Gates: Maybe 100 Guantanamo Detainees to Be Held in the United States
Cue the OH NOES. From Defense Secretary Bob Gates’ testimony on the defense budget today:
“„Defense Secretary Robert M. Gates suggested on Thursday that as many as 100 detainees at the prison at Guantánamo Bay in Cuba would end up housed on American soil.
“„At a hearing of the Senate Appropriations Committee, Mr. Gates said that he has asked for $50 million in a supplemental request to this year’s Pentagon budget in case a new cell block needs to be built quickly for the detainees.

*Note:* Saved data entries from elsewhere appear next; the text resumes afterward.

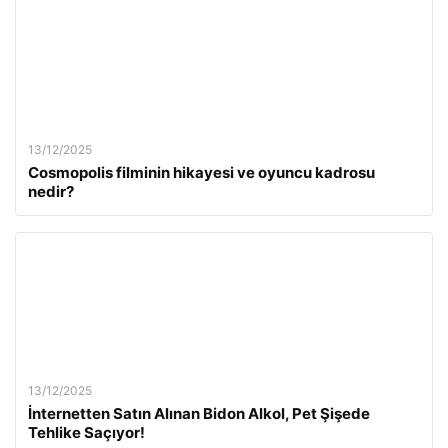
13/12/2025
Cosmopolis filminin hikayesi ve oyuncu kadrosu
nedir?
13/12/2025
İnternetten Satın Alınan Bidon Alkol, Pet Şişede
Tehlike Saçıyor!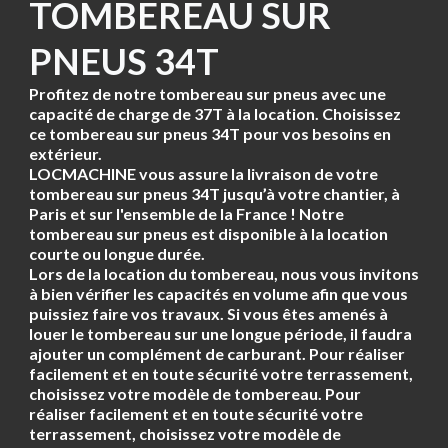
TOMBEREAU SUR
PNEUS 34T
Profitez de notre tombereau sur pneus avec une
capacité de charge de 37T à la location. Choisissez
ce tombereau sur pneus 34T pour vos besoins en
extérieur.
LOCMACHINE vous assure la livraison de votre
tombereau sur pneus 34T jusqu’à votre chantier, à
Paris et sur l'ensemble de la France ! Notre
tombereau sur pneus est disponible à la location
courte ou longue durée.
Lors de la location du tombereau, nous vous invitons
à bien vérifier les capacités en volume afin que vous
puissiez faire vos travaux. Si vous êtes amenés à
louer le tombereau sur une longue période, il faudra
ajouter un complément de carburant. Pour réaliser
facilement et en toute sécurité votre terrassement,
choisissez votre modèle de tombereau. Pour
réaliser facilement et en toute sécurité votre
terrassement, choisissez votre modèle de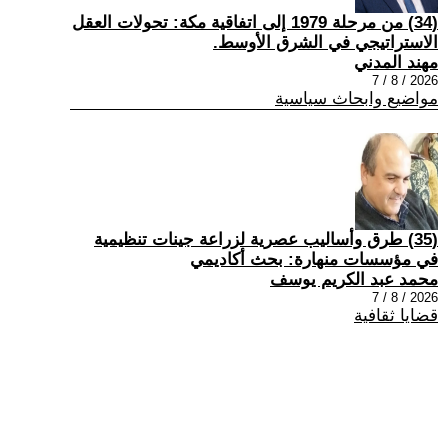
(34) من مرحلة 1979 إلى اتفاقية مكة: تحولات العقل
الاستراتيجي في الشرق الأوسط.
مهند المدني
2026 / 8 / 7
مواضيع وابحاث سياسية
(35) طرق وأساليب عصرية لزراعة جينات تنظيمية
في مؤسسات منهارة: بحث أكاديمي
محمد عبد الكريم يوسف
2026 / 8 / 7
قضايا ثقافية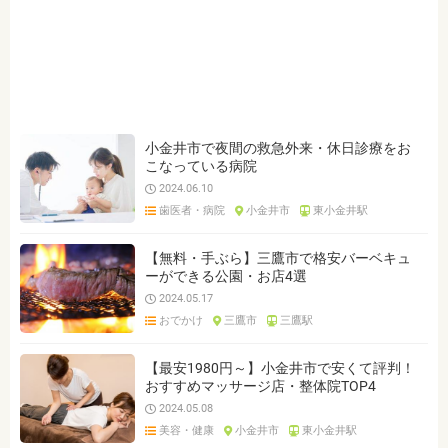
小金井市で夜間の救急外来・休日診療をお
こなっている病院
2024.06.10
歯医者・病院
小金井市
東小金井駅
【無料・手ぶら】三鷹市で格安バーベキュ
ーができる公園・お店4選
2024.05.17
おでかけ
三鷹市
三鷹駅
【最安1980円～】小金井市で安くて評判！
おすすめマッサージ店・整体院TOP4
2024.05.08
美容・健康
小金井市
東小金井駅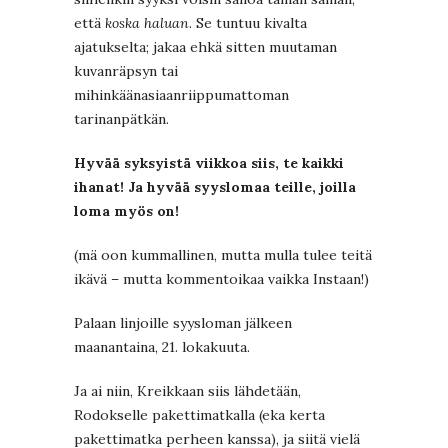
että
koska haluan
. Se tuntuu kivalta
ajatukselta; jakaa ehkä sitten muutaman
kuvanräpsyn tai
mihinkäänasiaanriippumattoman
tarinanpätkän.
Hyvää syksyistä viikkoa siis, te kaikki
ihanat! Ja hyvää syyslomaa teille, joilla
loma myös on!
(mä oon kummallinen, mutta mulla tulee teitä
ikävä – mutta kommentoikaa vaikka Instaan!)
Palaan linjoille syysloman jälkeen
maanantaina, 21. lokakuuta.
Ja ai niin, Kreikkaan siis lähdetään,
Rodokselle pakettimatkalla (eka kerta
pakettimatka perheen kanssa), ja siitä vielä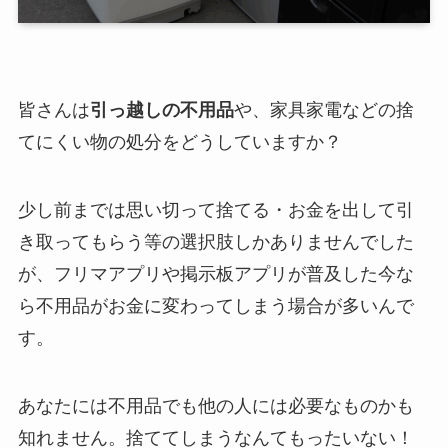
皆さんは
引っ越しの不用品
や、家具家電などの捨
てにくい物の処分をどうしていますか？
少し前までは思い切って捨てる・お金を出して引
き取ってもらう等の選択肢しかありませんでした
が、フリマアプリや掲示板アプリが普及した今な
ら不用品がお金に変わってしまう場合が多いんで
す。
あなたには不用品でも他の人には必要なものかも
知れません。捨ててしまうなんてもったいない！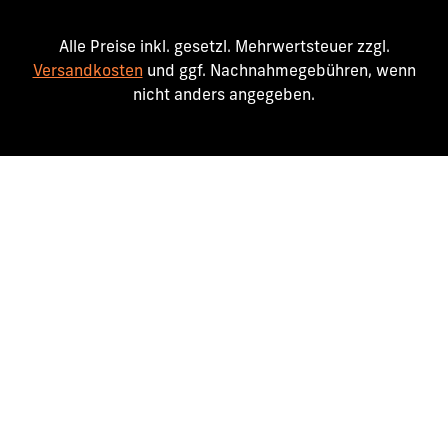
Alle Preise inkl. gesetzl. Mehrwertsteuer zzgl.
Versandkosten
und ggf. Nachnahmegebühren, wenn
nicht anders angegeben.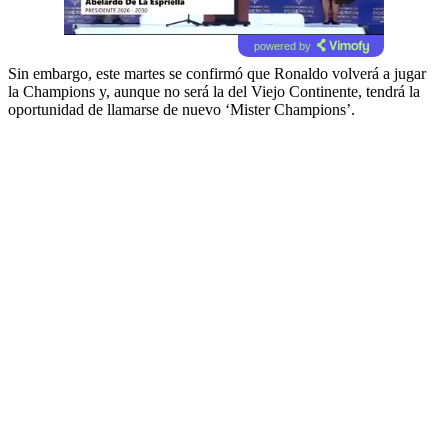
powered by
Sin embargo, este martes se confirmó que Ronaldo volverá a jugar
la Champions y, aunque no será la del Viejo Continente, tendrá la
oportunidad de llamarse de nuevo ‘Mister Champions’.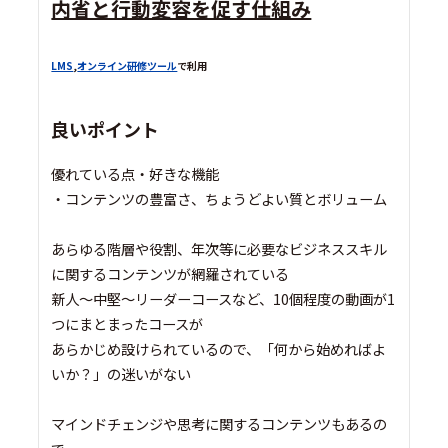
内省と行動変容を促す仕組み
LMS
,
オンライン研修ツール
で利用
良いポイント
優れている点・好きな機能
・コンテンツの豊富さ、ちょうどよい質とボリューム
あらゆる階層や役割、年次等に必要なビジネススキル
に関するコンテンツが網羅されている
新人～中堅～リーダーコースなど、10個程度の動画が1
つにまとまったコースが
あらかじめ設けられているので、「何から始めればよ
いか？」の迷いがない
マインドチェンジや思考に関するコンテンツもあるの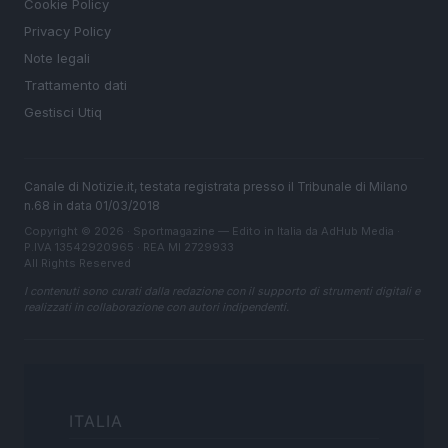
Cookie Policy
Privacy Policy
Note legali
Trattamento dati
Gestisci Utiq
Canale di Notizie.it, testata registrata presso il Tribunale di Milano
n.68 in data 01/03/2018
Copyright © 2026 · Sportmagazine — Edito in Italia da
AdHub Media
·
P.IVA 13542920965 · REA MI 2729933
All Rights Reserved
I contenuti sono curati dalla redazione con il supporto di strumenti digitali e
realizzati in collaborazione con autori indipendenti.
ITALIA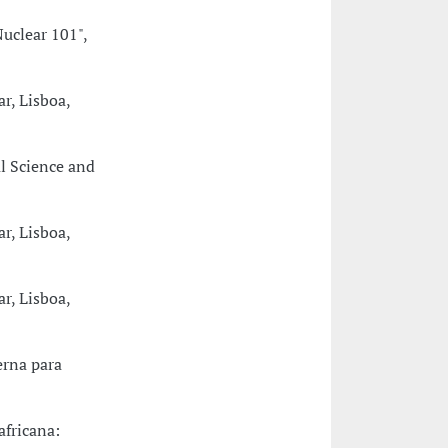
uclear 101",
r, Lisboa,
al Science and
r, Lisboa,
r, Lisboa,
erna para
africana:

Elizabeth Bumiller of The New York Times notes that it’s by no means certain that detainees would be held in military facilities — hence the “in case” part. But it’s ludicruous to believe that a convicted terrorist is going to be able to break out of a U.S. detention facility, as proven by the successful confinement of, say, Omar Abdel Rahman or Ramzi Yousef or Timothy McVeigh. Nor have there been an appreciable increase in radicalized prison populations as the result of Rahman or Yousef’s confinement. Such concerns aren’t good arguments against denying Guantanamo detainees the rights that the Supreme Court has ruled they possess.
Still, I have a question about this line from Gates:
“„“What do we do with the 50 to 100 — probably in that ballpark — who we cannot release and cannot try?” Mr. Gates said.
Why couldn’t we try them? Because the evidence on them wouldn’t be admissible in court? Too torture-y?